The Simple Digital Library Interoperability Protocol 

The Simple Digital Library Interoperability Protocol (SDLIP; pronounced S-D-Lip) is a protocol for integrating multiple, heterogeneous information sources. It was developed jointly by Stanford University, UC Berkeley, UC Santa Barbara, the San Diego Supercomputer Center, and the California Digital Library Project. Clients use SDLIP to request searches to be performed over information sources. The result documents are returned synchronously, or they are streamed from service to client as they become available. Implementations can be constructed over HTTP or CORBA based transports. In fact, any search service can be accessible through both kinds of transports at the same time.
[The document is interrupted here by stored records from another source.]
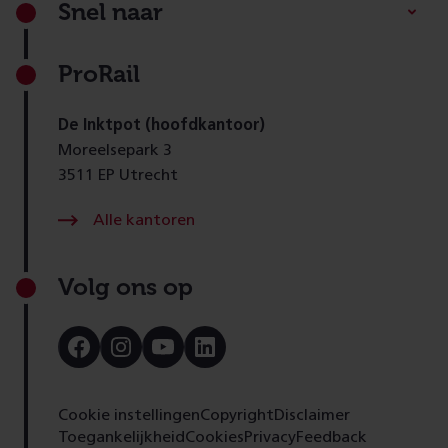
Snel naar
ProRail
De Inktpot (hoofdkantoor)
Moreelsepark 3
3511 EP Utrecht
Alle kantoren
Volg ons op
Bezoek
Bezoek
Bezoek
Bezoek
onze
onze
onze
onze
Facebook
Instagram
Youtube
LinkedIn
pagina
pagina
pagina
pagina
Cookie instellingen
Copyright
Disclaimer
Toegankelijkheid
Cookies
Privacy
Feedback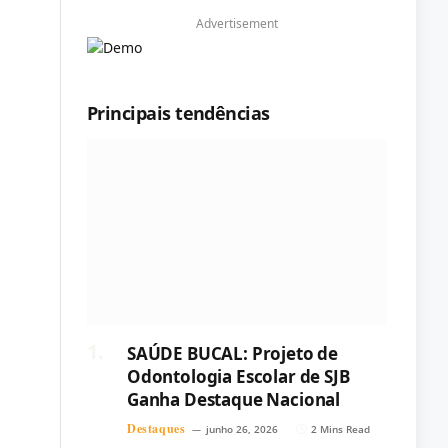
Advertisement
Principais tendências
SAÚDE BUCAL: Projeto de
Odontologia Escolar de SJB
Ganha Destaque Nacional
Destaques
junho 26, 2026
2 Mins Read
Implementations for IETF's HTTP-based DASL protocol, and for CORBA are available.

Detailed information about SDLIP is available, as well as a streaming video.
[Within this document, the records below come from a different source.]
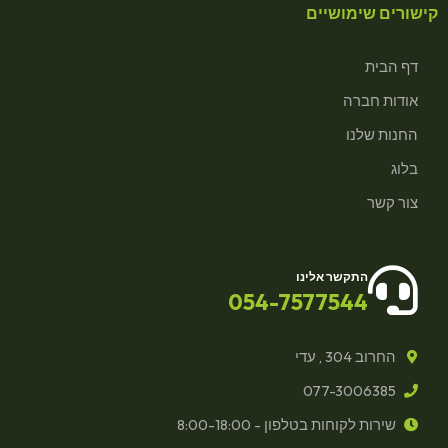
קישורים שימושיים
דף הבית
אודות חברה
החנות שלנו
בלוג
צור קשר
התקשר אלינו
054-7577544
החרוב 304 , עדי
077-3006385
שירות לקוחות בטלפון - 8:00-18:00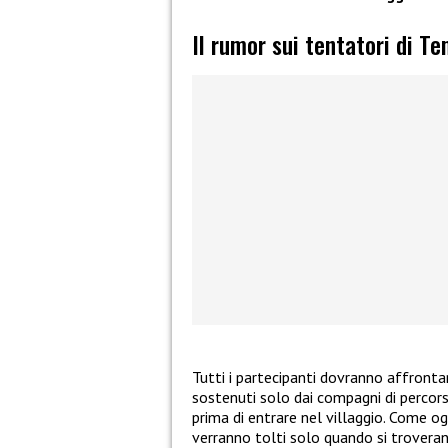
Il rumor sui tentatori di T
Tutti i partecipanti dovranno affrontar
sostenuti solo dai compagni di percor
prima di entrare nel villaggio. Come og
verranno tolti solo quando si trovera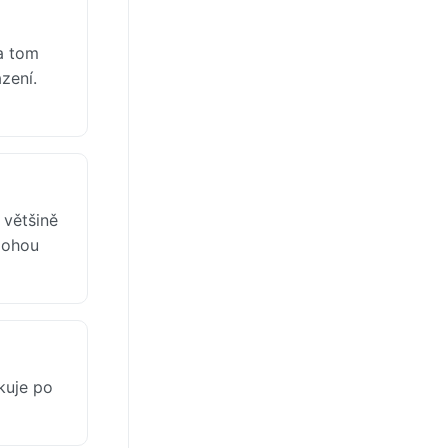
na tom
zení.
 většině
 mohou
kuje po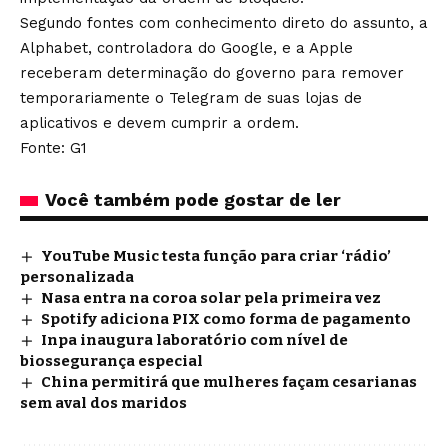
Segundo fontes com conhecimento direto do assunto, a
Alphabet, controladora do Google, e a Apple
receberam determinação do governo para remover
temporariamente o Telegram de suas lojas de
aplicativos e devem cumprir a ordem.
Fonte: G1
Você também pode gostar de ler
YouTube Music testa função para criar ‘rádio’
personalizada
Nasa entra na coroa solar pela primeira vez
Spotify adiciona PIX como forma de pagamento
Inpa inaugura laboratório com nível de
biossegurança especial
China permitirá que mulheres façam cesarianas
sem aval dos maridos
Figure 1 below shows a typical example of where SDLIP is relevant.
 
 

Figure 1: The Role of SDLIP in a Digital Library Architecture With Autonomous Sources and Wrappers

Role of SDLIP in a Digital Library

The dotted line in Figure 1 indicates a network boundary: entities on the same side of the line are assumed to be in the same address space. Note in Figure 1 that the information to be served is stored in repositories that do not (necessarily) implement SDLIP.

SDLIP wrapper in Figure 1 wraps two external sources. Through its back end, the wrapper interacts with the external services via the transport and higher-level protocols required for these services. At the front end, the wrapper supports SDLIP. Of course, an information source may itself provide SDLIP access. In that case, the client can interact directly with the source.
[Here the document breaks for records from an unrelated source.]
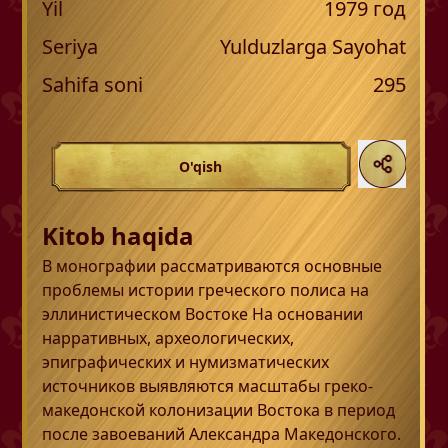
Yil
1979
год
Seriya
Yulduzlarga Sayohat
Sahifa soni
295
O'qish
Kitob haqida
В монографии рассматриваются основные
проблемы истории греческого полиса на
эллинистическом Востоке На основании
нарративных, археологических,
эпиграфических и нумизматических
источников выявляются масштабы греко-
македонской колонизации Востока в период
после завоеваний Александра Македонского.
The basic interaction is for the client to request a search across the network. Part of the request specifies how many documents are to be returned initially, once the search will be complete. The request also specifies which portion of each document is to be returned. For example, the client might ask for authors and titles of the first 10 documents to be returned right away. The client may later request more documents of the result, or it may request additional portions of the documents already delivered.

Figure 2 shows the interfaces that define SDLIP.

SDLIP Interfaces

Figure 2: SDLIP Interfaces

The Search Interface defines operations necessary to initiate searches. The Metadata Interface allows clients to explore an information source's capabilities. The Delivery and Result Access interfaces are optional facilities for asynchronous information access.